To date, the NAIC has not yet responded to a Feb. 28 letter to the NAIC from Rep. Royce, a senior member of the House Financial Services Committee who asked the NAIC to precisely define what it is and how it is governed. Royce has been a longtime champion of an optional federal charter for insurers. It is expected to soon.

Royce will appear at the Networks Financial Institute's insurance reform summit entitled, "An Era of Enhanced Federal Scrutiny March 21.

Royce said he was asking for the information "as a means of reconciling the NAIC's own inherently inconsistent statements about itself."

After the NAIC conference in New Orleans earlier this month concluded the first week in March, NAIC CEO Dr. Terri Vaughan noted that everyone had been busy with the intensive tri-annual meeting and work had not yet begun to respond. However, a draft has said to have been completed.

The Royce letter was addressed to Kevin McCarty, Florida insurance commissioner and president of the NAIC, and Vaughan. Recent inquiries on the status of a response were not immediately answered.

The letter was prompted by the NAIC's decision Dec. 19, 2011 to have its membership approve the change in designation in a conference call of all commissioners.

In his letter, Royce told the NAIC officials he "would appreciate your prompt attention to this matter and a substantive written reply."

Although hitting 'Send' on the NAIC's 2011 annual report, "The Home of Insurance Regulation," where analogies to parts of a house, including to the wiring and plumbing, are made with respect to insurance regulation might do the trick in some cases, it won't for Royce. The question is more politically fraught due to the relationship between the NAIC and federal entities at a time of flux in the international and federal insurance supervisory arenas.

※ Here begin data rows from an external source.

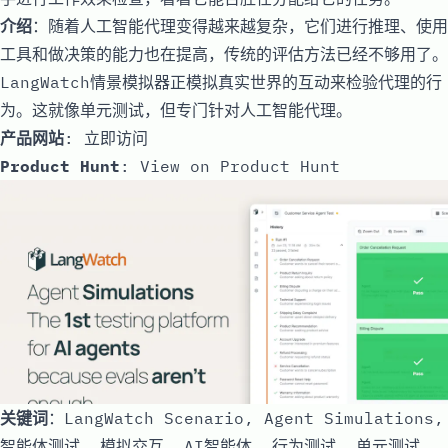
介绍
：随着人工智能代理变得越来越复杂，它们进行推理、使用
工具和做决策的能力也在提高，传统的评估方法已经不够用了。
LangWatch情景模拟器正模拟真实世界的互动来检验代理的行
为。这就像单元测试，但专门针对人工智能代理。
产品网站
:
立即访问
Product Hunt
:
View on Product Hunt
关键词
：LangWatch Scenario, Agent Simulations,
智能体测试, 模拟交互, AI智能体, 行为测试, 单元测试,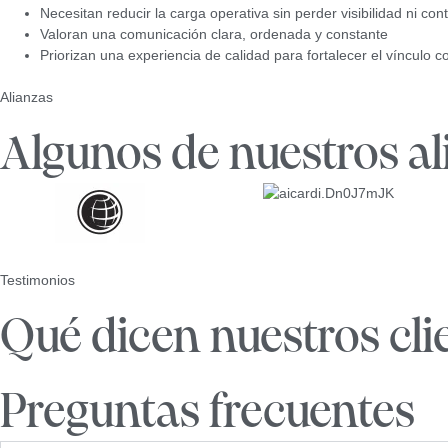
Necesitan reducir la carga operativa sin perder visibilidad ni con
Valoran una comunicación clara, ordenada y constante
Priorizan una experiencia de calidad para fortalecer el vínculo co
Alianzas
Algunos de nuestros al
Testimonios
Qué dicen nuestros cli
Preguntas frecuentes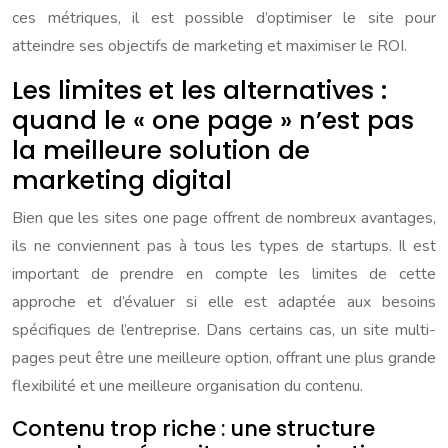
ces métriques, il est possible d’optimiser le site pour
atteindre ses objectifs de marketing et maximiser le ROI.
Les limites et les alternatives :
quand le « one page » n’est pas
la meilleure solution de
marketing digital
Bien que les sites one page offrent de nombreux avantages,
ils ne conviennent pas à tous les types de startups. Il est
important de prendre en compte les limites de cette
approche et d’évaluer si elle est adaptée aux besoins
spécifiques de l’entreprise. Dans certains cas, un site multi-
pages peut être une meilleure option, offrant une plus grande
flexibilité et une meilleure organisation du contenu.
Contenu trop riche : une structure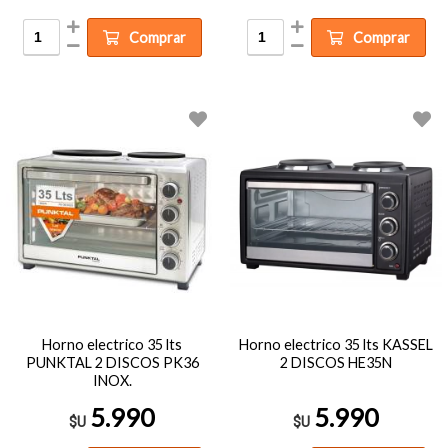
Comprar
Comprar
Horno electrico 35 lts
Horno electrico 35 lts KASSEL
PUNKTAL 2 DISCOS PK36
2 DISCOS HE35N
INOX.
5.990
5.990
$U
$U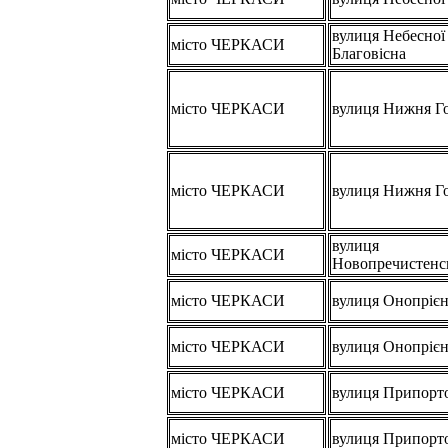
вулиця Небесної
місто ЧЕРКАСИ
Благовісна
місто ЧЕРКАСИ
вулиця Нижня Г
місто ЧЕРКАСИ
вулиця Нижня Г
вулиця
місто ЧЕРКАСИ
Новопречистенс
місто ЧЕРКАСИ
вулиця Онопріє
місто ЧЕРКАСИ
вулиця Онопріє
місто ЧЕРКАСИ
вулиця Припорт
місто ЧЕРКАСИ
вулиця Припорт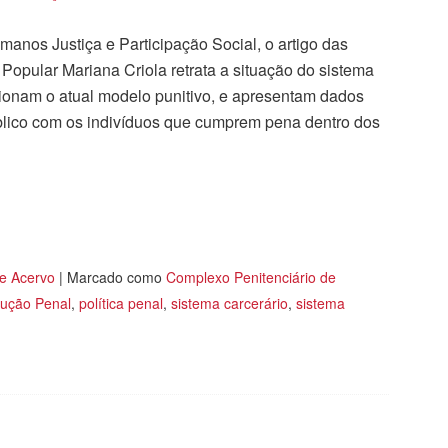
manos Justiça e Participação Social, o artigo das
Popular Mariana Criola retrata a situação do sistema
stionam o atual modelo punitivo, e apresentam dados
lico com os indivíduos que cumprem pena dentro dos
tilhar
 e Acervo
|
Marcado como
Complexo Penitenciário de
cução Penal
,
política penal
,
sistema carcerário
,
sistema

The decision to change the NAIC's description to "standard-setter" had been in the works for awhile, but was made public soon after a hearing on insurance modernization and regulation convened by the Treasury Department's Federal Insurance Office (FIO) where a panel member testifying referred to the NAIC as a "trade group," which Connecticut Insurance Commissioner Tom Leonardi countered.

"It appears, when it suits its purposes, the NAIC fends off questions about its accountability and transparency by arguing that it is 'a private group' that 'does not have any regulatory authority,'" Royce stated in his letter.

But the NAIC's annual report's home analogy might be instructive. "Just as a thermostat regulates a home's heating and cooling system, insurance regulators recognize the importance of monitoring companies' conduct in a more uniform manner," the NAIC states in the market regulation portion of its annual report.

In the government relations section, state-based insurance regulation is seemingly compared to the foundation of a house: "When strong winds blow, the very foundation of a home is tested. No storm has challenged the strength of our regulatory framework in recent years as much as the financial crisis that peaked in the fall of 2008. While state-based insurance regulation protected the insurance markets from the worst damage, state regulators are making proactive changes to better monitor financial markets, address the insurance industry's exposure to other economic sector vulnerabilities and ensure that sound regulation will support the insurance industry in the United States and abroad going forward," the report states.

Structural upgrades to the house take the form of the Solvency Modernization Initiative (SMI) to perform "a holistic, critical self-examination of the U.S. solvency regulation framework, supplementing the ongoing maintenance of solvency rules and processes."

Other speakers will include four insurance trade group presidents, two academics, and two speakers from Ernst & Young on international regulatory harmonization.

The financial health and solvency of insurance companies is the ground below the house, "keepsakes from our travels to remind us of the adventures we had and the people we met" when one journeys abroad from the home take the form "enhanced regulatory cooperation, memoranda of understanding and technical exchanges. "

FIO Director Michael McRaith, who was slated to be the keynote speaker, will not be able to appear due to the fact that the FIO report mandated by the Dodd-Frank Act has not yet been released, the conference organizer noted. The report will be the elephant in the room if it is not addressed.

Royce appears to have been added to the agenda recently, perhaps to replace McRaith.

Other speakers, including Roy Woodall of the Financial Stability Oversight Council, where he is the only voting member with insurance expertise, will discuss issues, legislation and research affecting the insurance industry, including elements of the Dodd-Frank Wall Street Reform and Consumer Protection Act which created the FIO, the agenda says.

The summit is sponsored by Faegre Baker Daniels, with additional support from Ernst & Young.